BOJ Governor Kuroda’s Speech and Third-Tier Data from Japan
The biggest event risk for the Japanese yen is going to be BOJ Governor Haruhiko Kuroda’s speech on Thursday. He is slated to speak in Tokyo at the Japan Business Federation meeting. In the Bank of Japan’s (BOJ) last meeting, the central bank kept rates steady at -0.10%. Kuroda also reflected some optimism on the Japanese economy. According to him, they expect growth to pick up next year given that risks to global growth have been subdued following the US-China phase one deal. He is also confident that the government’s fiscal stimulus program will contribute to growth.
Despite these remarks though, Kuroda still warned that the central bank still has room to drive rates lower, if needed.
We’ll get a deeper insight into the central bank’s commitment to negative rates when the minutes of their last meeting is released on Monday at 11:50 pm GMT.
Another key report that the BOJ keeps track of is the CPI report. The core reading for December is due on Tuesday at 5:00 am GMT. A reading higher than last November’s 0.3% uptick may have a bullish effect of the Japanese yen as it would take the BOJ closer to its 2% inflation target.
Meanwhile, the unemployment rate for November is scheduled to come out on Thursday at 11:30 pm GMT. Market participants are likely expecting it to match its October reading at 2.4%.

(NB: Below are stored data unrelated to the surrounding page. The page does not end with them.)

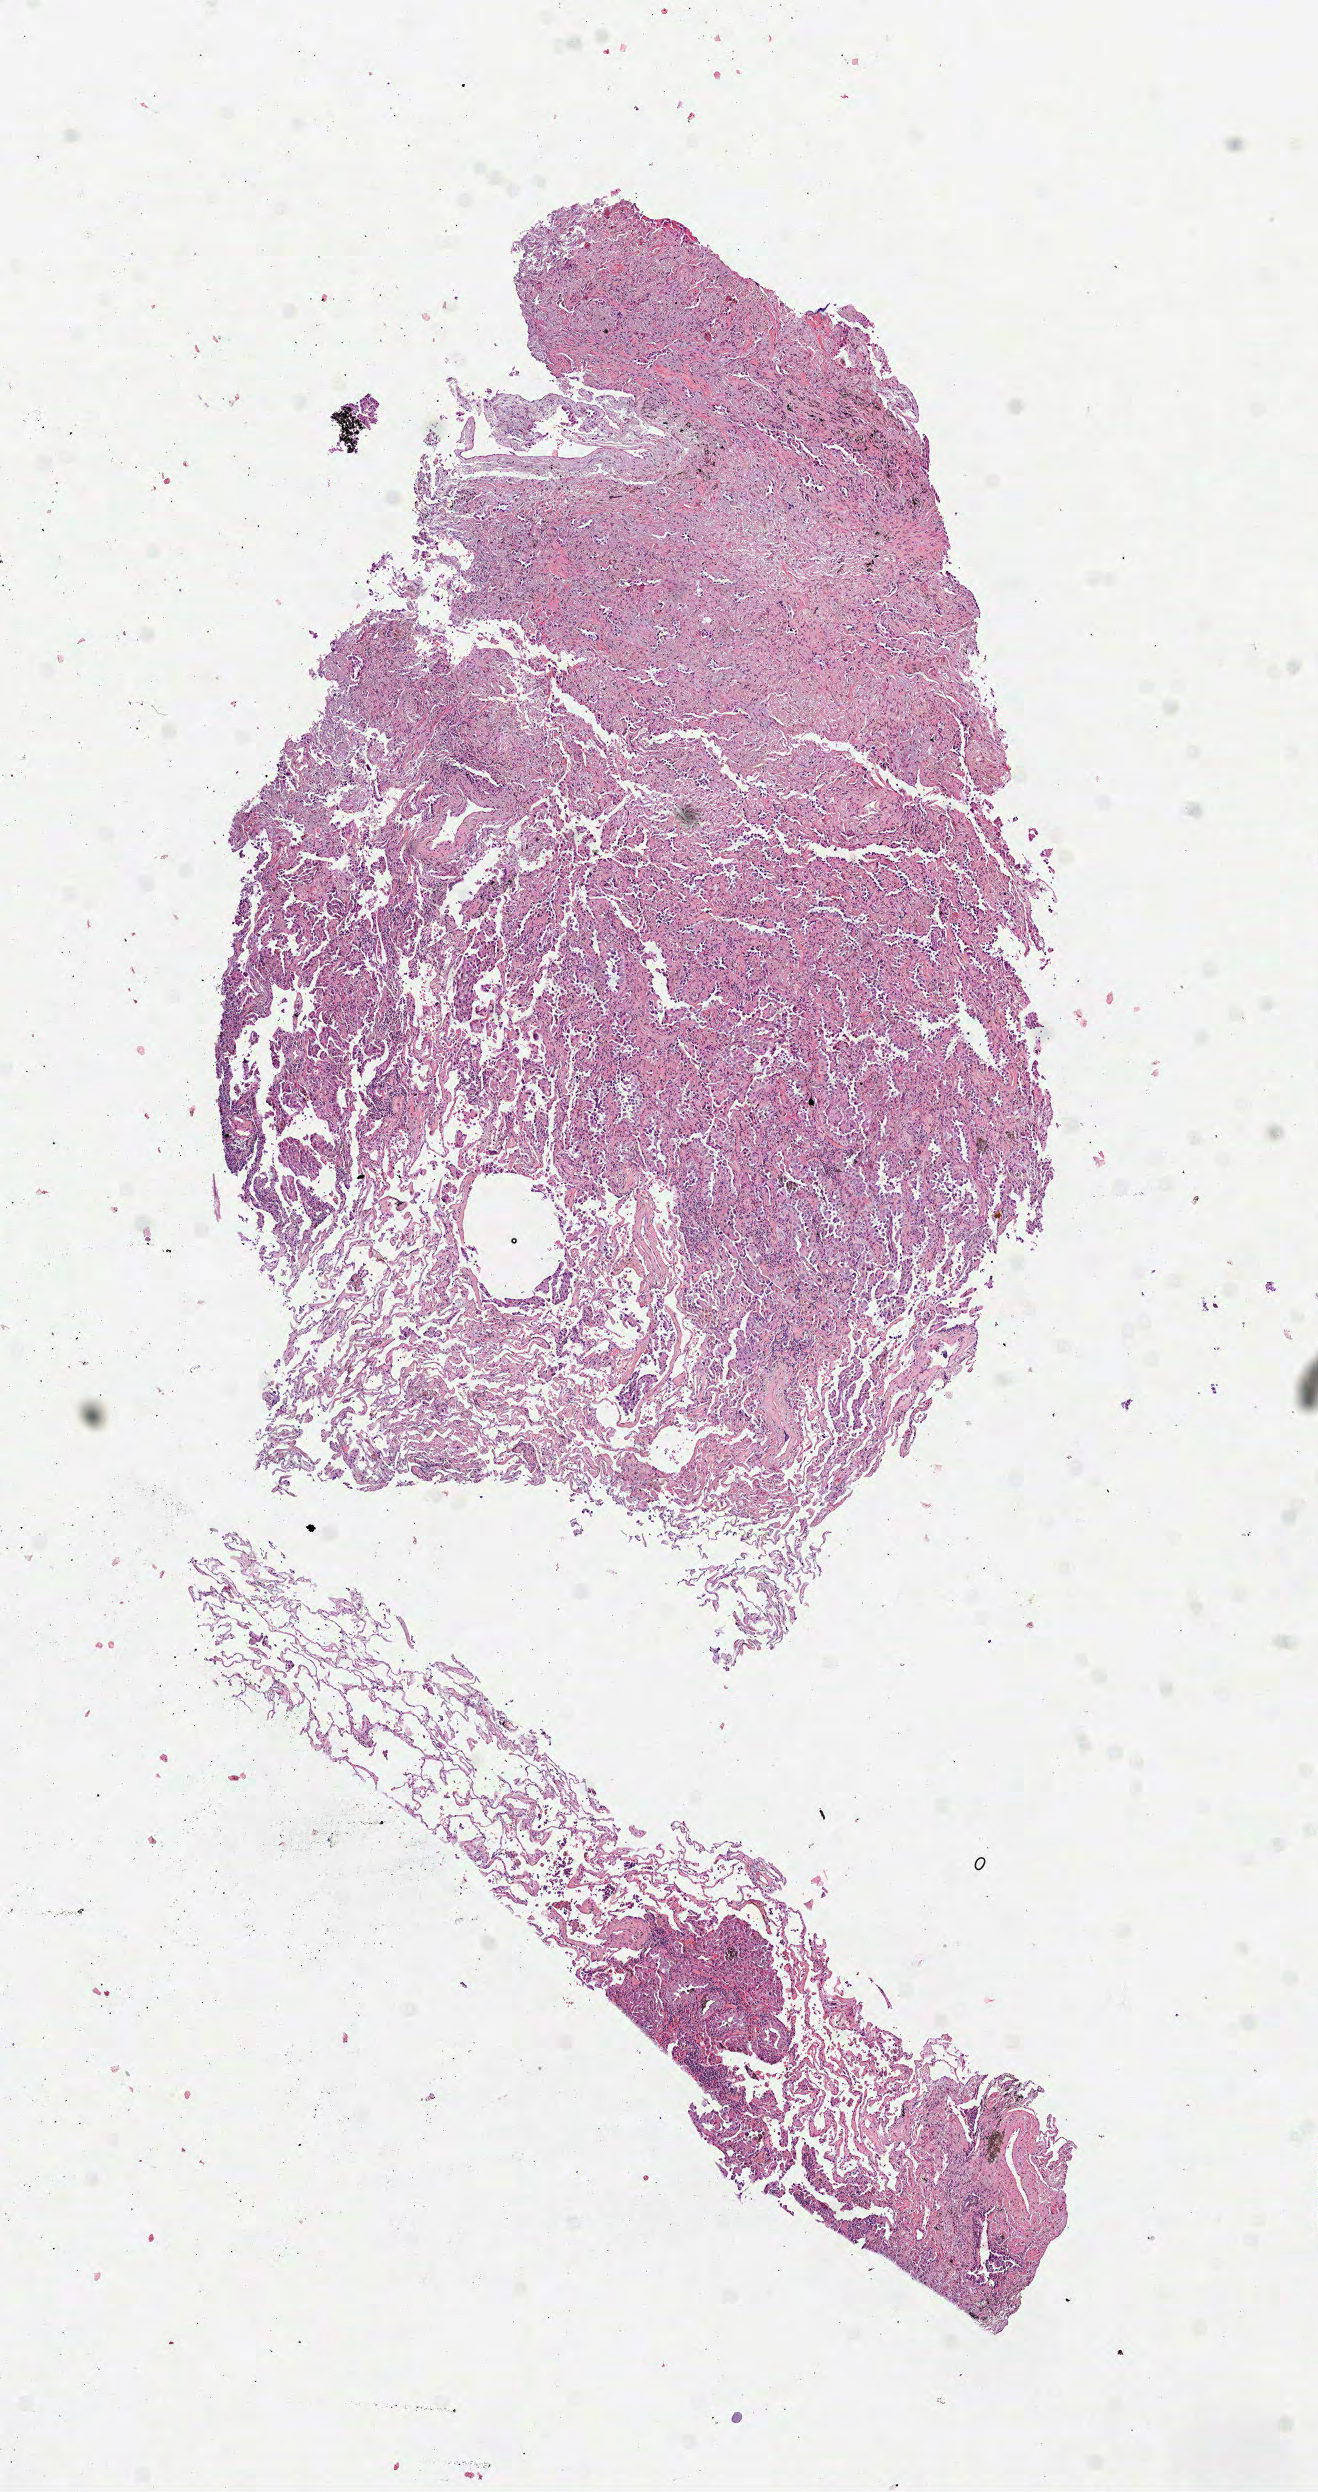
Digitized Hematoxylin and eosin (H&E) stained tissue section (whole slide) — low-resolution overview of the scanned area, about 5.3 x 10.1 mm (acquisition: 40x scan), FFPE section, primary tumour sample from the lung. Female, age 74 years at initial diagnosis.
Pathologic diagnosis: Bronchiolo-alveolar carcinoma, non-mucinous (lower lobe, lung).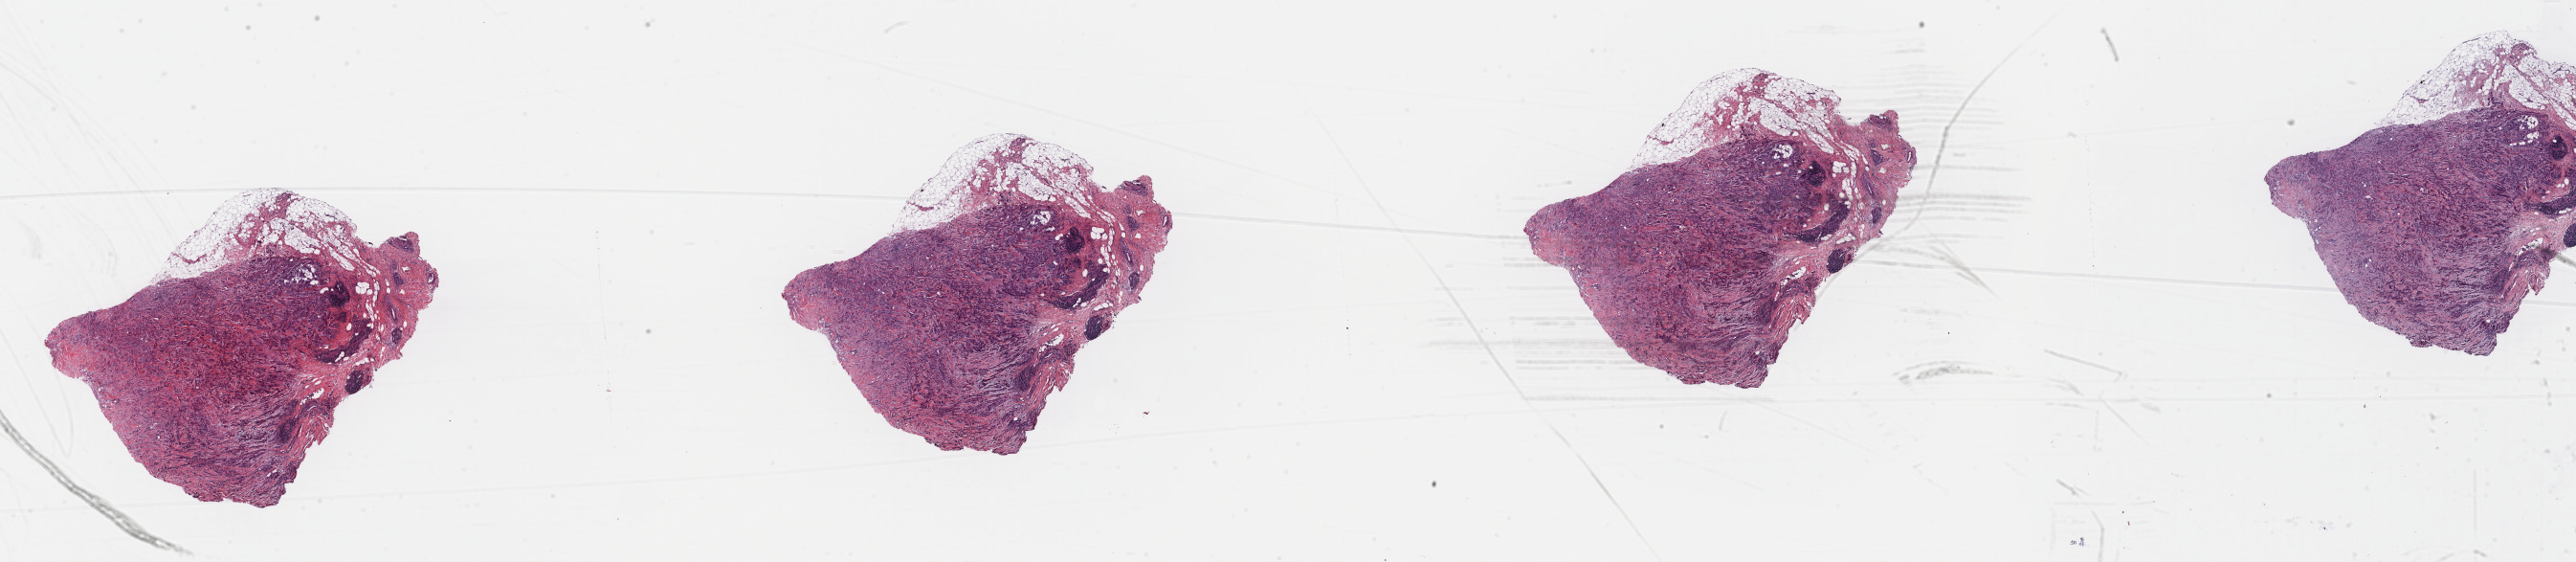
H&E-stained whole-slide image, shown as a low-resolution overview of the whole scanned area (about 42.5 x 9.3 mm), FFPE section, breast, primary tumour sample. Patient: female, age at initial diagnosis 56 years.
- lymph nodes positive (case pathology): 0 of 4 examined
- AJCC pathologic stage: IIA
- TNM: T2 N0 (i-) M0
- histologic diagnosis: Infiltrating duct carcinoma, NOS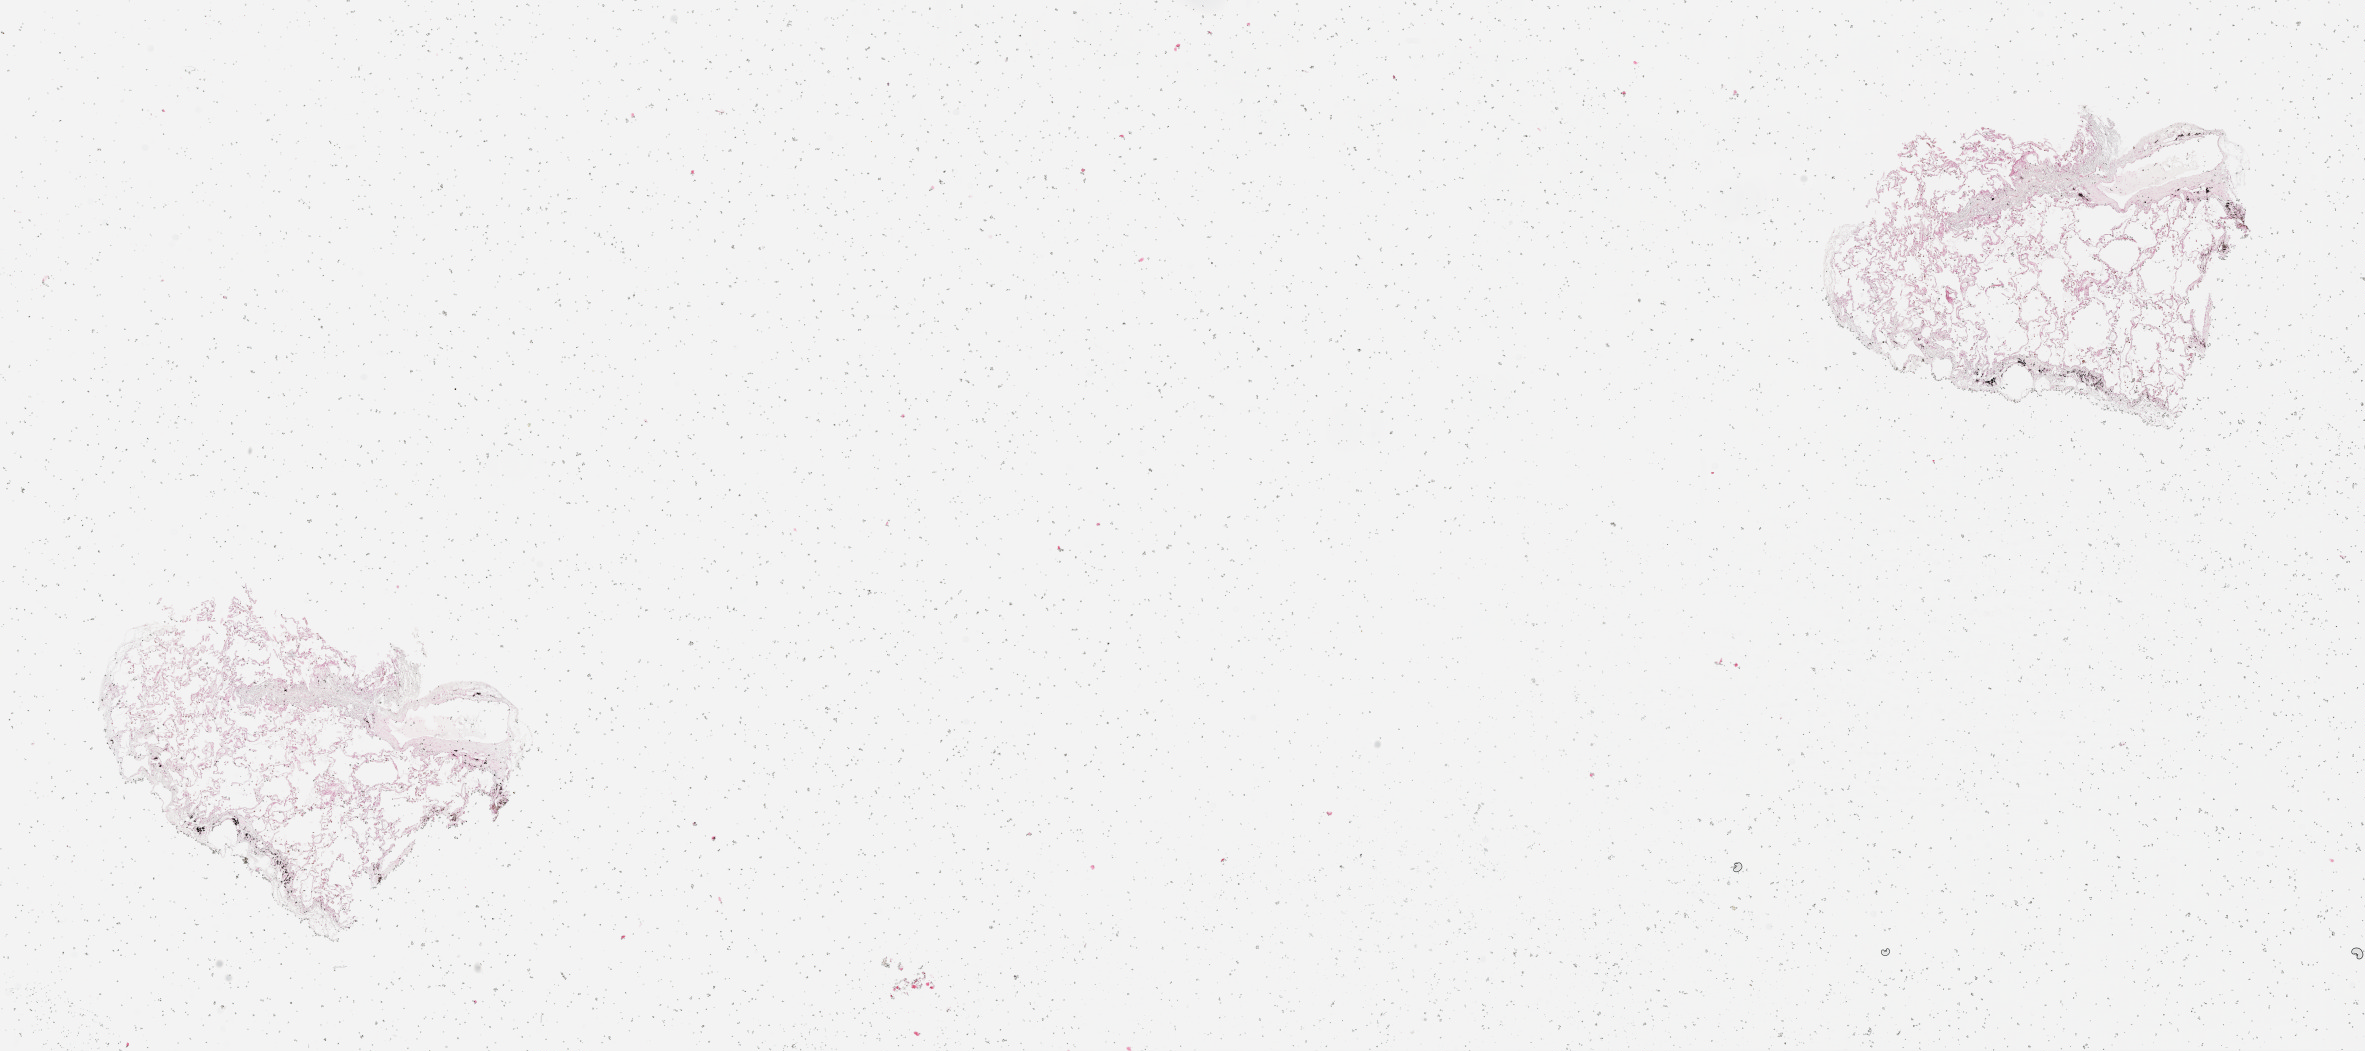
H&E whole-slide image, whole scanned area (about 19.0 x 8.5 mm, slide scanned at 20x) shown as a low-resolution overview, lung, tissue type not recorded.
Patient diagnosis (cohort enrolment): squamous cell carcinoma (lung).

In terms of purely economic data, the biggest report we have next week is Canada’s GDP report for October. The country’s economic growth has been muted in the past few months with August and September readings both at 0.1%. Market participants eye the October report to also print at 0.1%. A better-than-expected figure will likely be bullish for the Canadian dollar as it would keep off pressure from the Bank of Canada (BOC) to ease rates soon.
Crude Oil Inventories
Crude oil inventories are also something that could continue to spark volatility in the markets next week on Thursday. Remember that crude oil prices are currently trading at their three-month highs above $61.00. A negative reading could spark another rally in the commodity and push prices to their four-month highs around $63.20.
Singapore CPI and Industrial Production
An interesting currency pair to look at next week would be USDSGD. Aside from its technical set up, there are a couple of reports due from Singapore that may move it. First, the CPI report for November is eyed to come in at 0.5% on Monday. Then on Thursday, the country’s industrial production is expected to have declined by 4.1% during the month.
On the daily time frame, we can see that USDSGD has just bounced off support at its June lows. Now, better-than-expected data from Singapore may inspire sellers to push prices lower. A close below support at 1.3510 could mean that USDSGD may soon drop to its year-to-date lows around 1.3450.
On the buy side of things, there is a confluence of resistance around 1.3590. For one, a broken rising trend line which previously offered the currency with support may now have turned into resistance. Secondly, there is another trend line (from connecting the highs of September 2, October 1, and December 2) that may also limit the pair’s gains. Lastly, the area around 1.3590 also coincides with the area between the 38.2% Fib and 50% Fib (when you draw from the high of December 2 to the low of December 13).
Reversal candles around this price could mean that USDSGD is priming for a move lower. On the other hand, a strong break above the 1.3600 handle may suggest that the currency pair may soon re-test its December highs at 1.3688.